Mary Sprouse died after a fall at the Good Samaritan Society’s facility in Keosauqua. The case was fined by state investigators who found Sprouse fell more than 50 times prior to her death. The facility paid more than $10,000 in fines for that citation and another uncovered in the same report.
Clyde Sprouse, Mary’s husband, and Shelly Ragen, her granddaughter, brought the suit as executors of her estate. They seek compensation for wrongful death and loss of spousal consortium.
The suit, filed in federal court, cites “at least 23 occasions” on which Sprouse fell while unattended. Court documents say Good Samaritan “failed to adequately notify Clyde of Maggie’s falls.”
Three counts make up the suit. The family accuses the facility of being at fault for Sprouse’s injuries, that the facility was in breach of contract for failing to provide “safe, adequate nursing care services” and dependent adult abuse based on the fact Sprouse’s infirmities made her unable to protect herself.
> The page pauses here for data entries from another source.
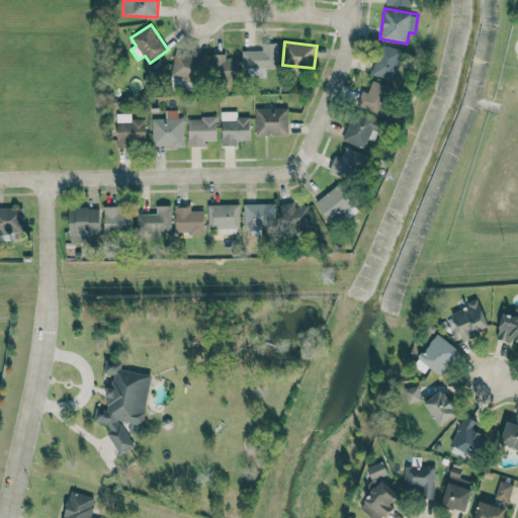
[(278,44),(262,44),(262,52),(243,51),(242,68),(277,70),(278,44)]
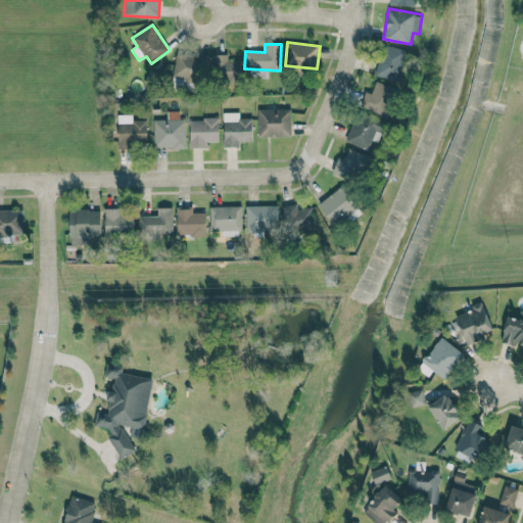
[(399,82),(407,50),(383,45),(376,77),(399,82)]
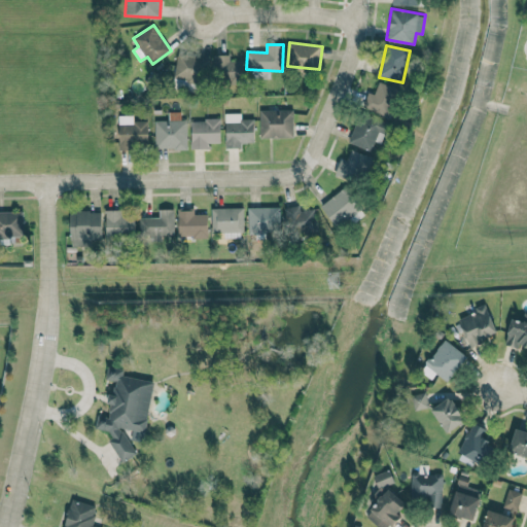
[(210,59),(179,53),(173,77),(204,84),(210,59)]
The family has asked the court for a jury trial in the case.
While Good Samaritan admits the fact of Sprouse’s falls in its reply, it rejects the claim it is legally responsible for damages. The facility contends in court papers it “fully discharged any and all duties owed to Plaintiff.”
Good Samaritan’s filing says the Sprouse’s injuries, thus the family’s damages, were the result of unforeseeable events and were not caused by any act by the facility. It seeks dismissal of the case.
While the lawsuit is in federal court, several cases making their way through Iowa courts also have had significant events.
• Kenneth Turner has pleaded not guilty to charges of stalking and also entered a written arraignment in the case. Trial is scheduled for Jan. 27, 2014.
• Ashley Weir’s trial on charges of willful injury and domestic abuse has been pushed back to April 1, 2014.
• Attorneys for Robert Pilcher, accused in the 1974 murder of Mary Jayne Jones, are sparring with prosecutors over his prior arrest records. Most previous arrests and convictions are not allowed as evidence during trial, and Pilcher’s attorneys want evidence of “prior bad acts” excluded from his murder trial.